Мы с сестрой сидели на этом самом Пангу Хоу, и сестра взволнованно показывала мне: вот дворец Дацин, самое величественное здание во всей империи, вот дворец Вэньдэ, где отец занимается государственными делами, вот дворец Цзычэнь, где принимают иностранных послов, вот дворец Хуанъи, где живёт матушка…
Глядя на резные перила и беседки, я восторженно сказал сестре: — А-цзе, какой же у нас большой дом!
Сестра весело рассмеялась, хлопнула меня по плечу и указала на галерею возле одного из дворцов: — Я знаю этого человека. Говорят, это старший сын Тайвэя Чжоу, самый красивый юноша в Шансы Цзюнь.

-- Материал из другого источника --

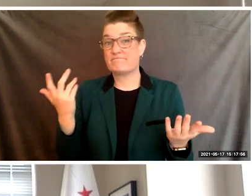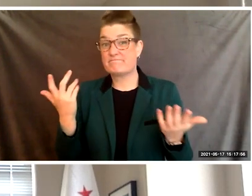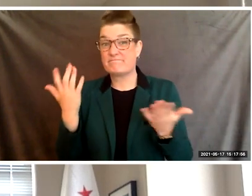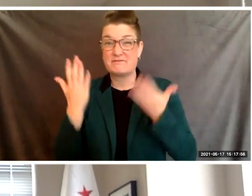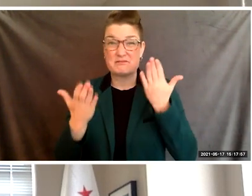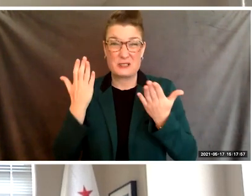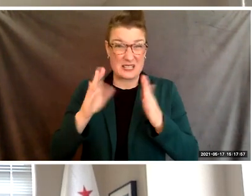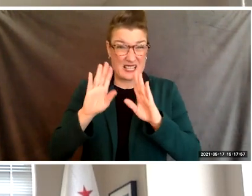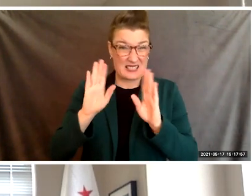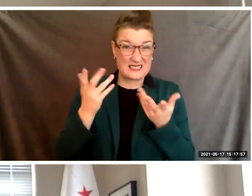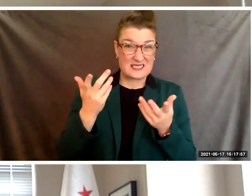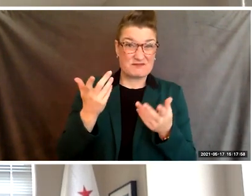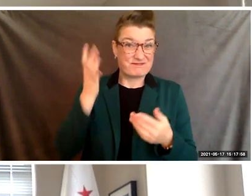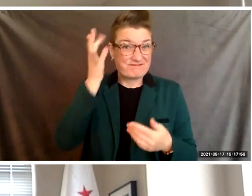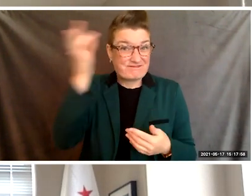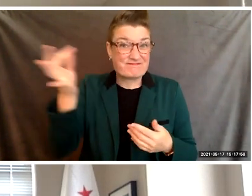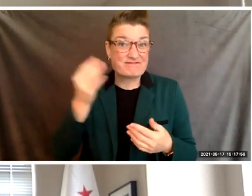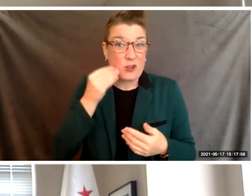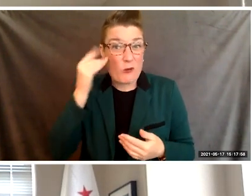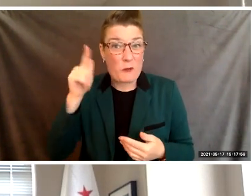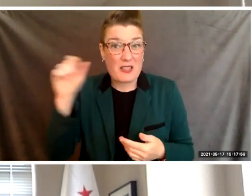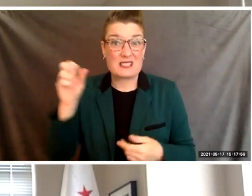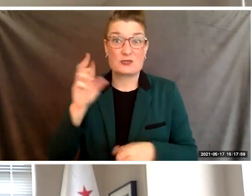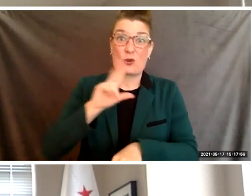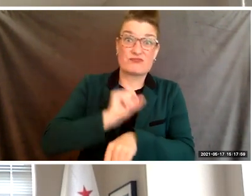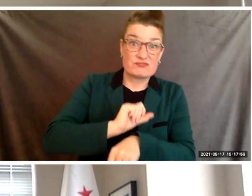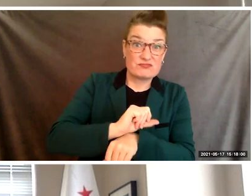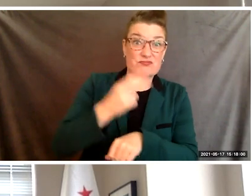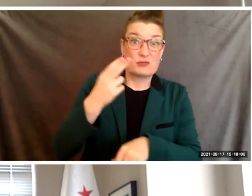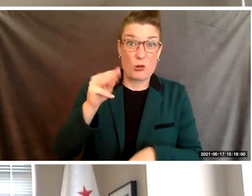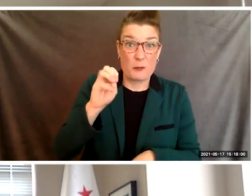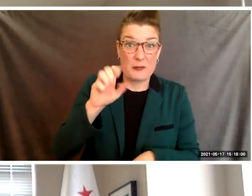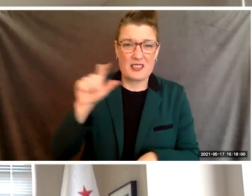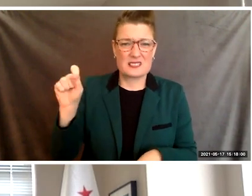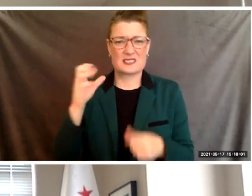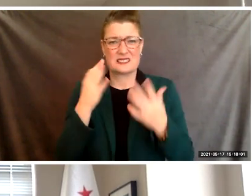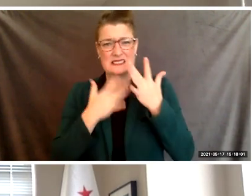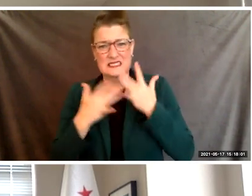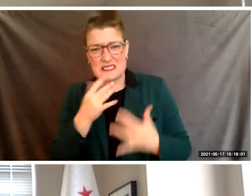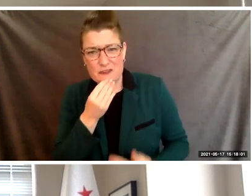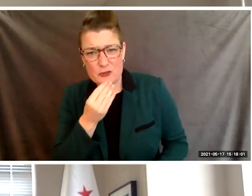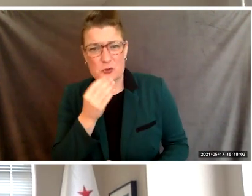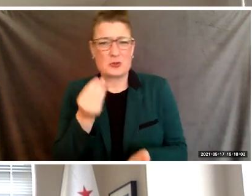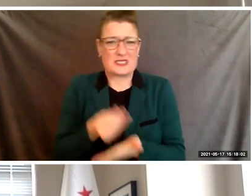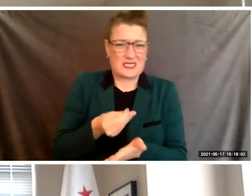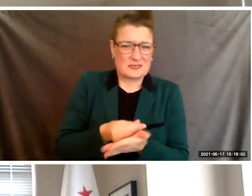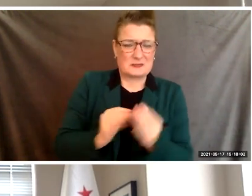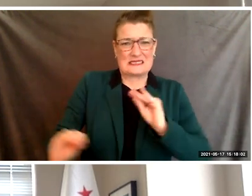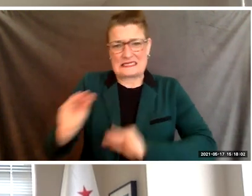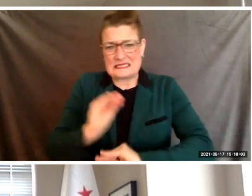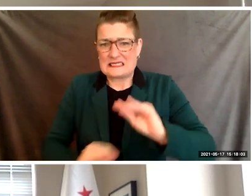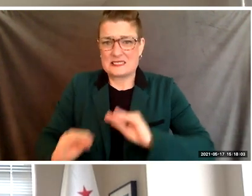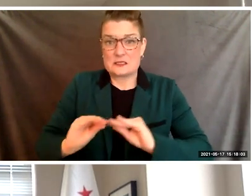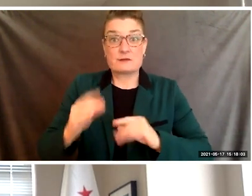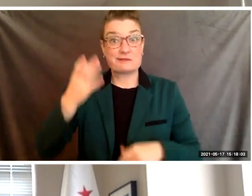and homelessness, food insecurity or economic hardship. We know this pandemic has exposed the ugly truth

Что ещё бормотала сестра, я не слушал. Помню только, как, обернувшись, потерял равновесие и упал с вершины камня. От сильной боли я громко закричал.
Потом меня кто-то подхватил. Я всхлипывал, глаза застилали слёзы, и я не видел, кто меня держит. Помню только, как он сказал мне спокойным и сдержанным голосом: — Третий принц, не плачь.

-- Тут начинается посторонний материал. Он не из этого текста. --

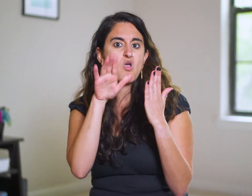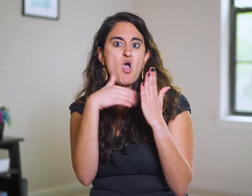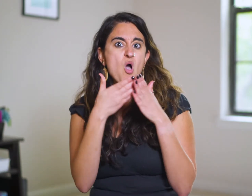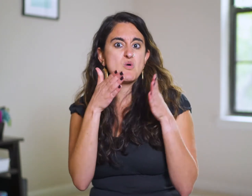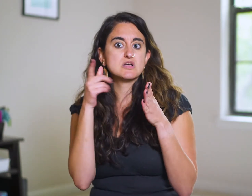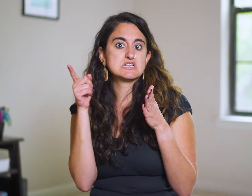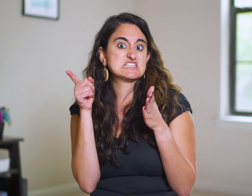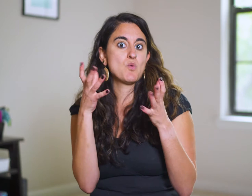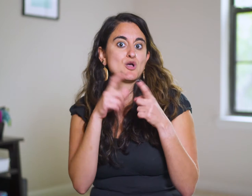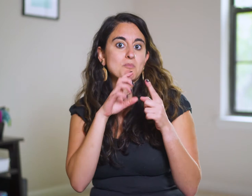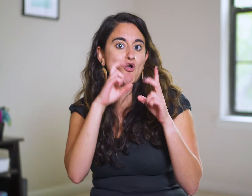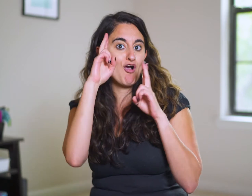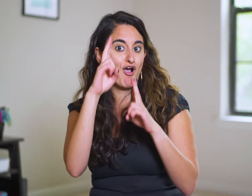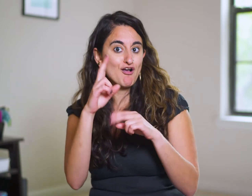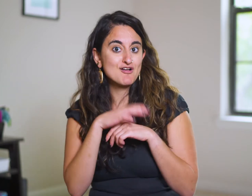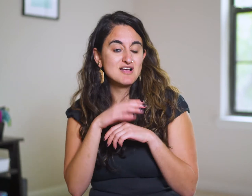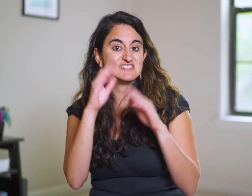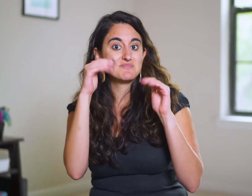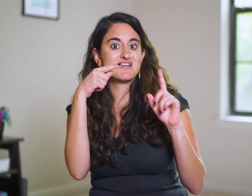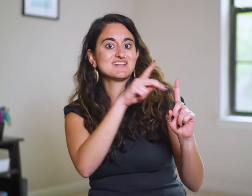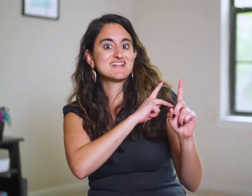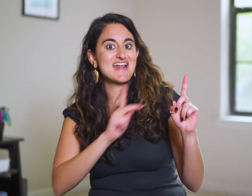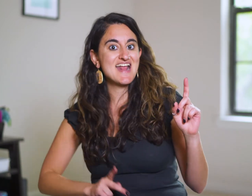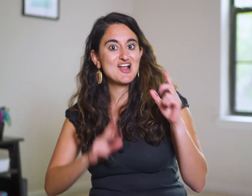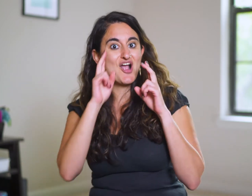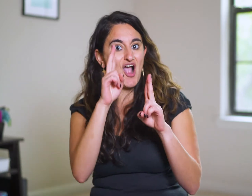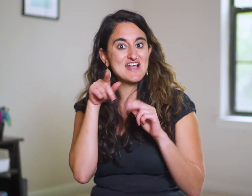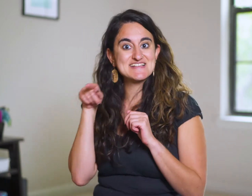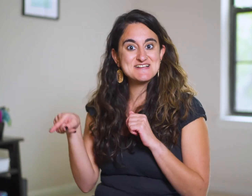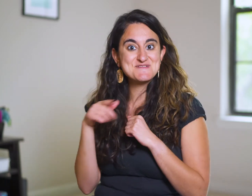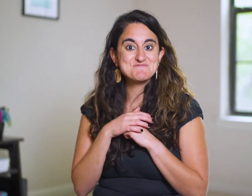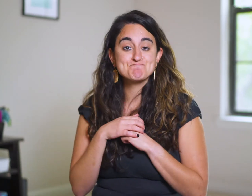all the ways he wants to be honored and is expecting the king to honor him, of course.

Теперь этот голос снова звал меня, но уже с большей тревогой и беспокойством. Но он не назвал меня Третьим принцем, он назвал меня Янь-Янь.
С трудом разлепив глаза, я увидела, что в комнате светло. Яркий свет заставил меня сощуриться.
— Янь-Янь, ты очнулась! — взволнованно воскликнул он.
— Почему ты… — не называешь меня Третьим принцем?
Видя, что я слишком слаба, чтобы говорить, он погладил меня по щеке. Его ладонь, покрытая тонкими мозолями, оставшимися, должно быть, от упражнений с оружием, согрела меня, и мне стало немного спокойнее.
Только тогда я пришла в себя и, опустив глаза, спросила: — Ребёнка больше нет? А где Ли Гуйфэй?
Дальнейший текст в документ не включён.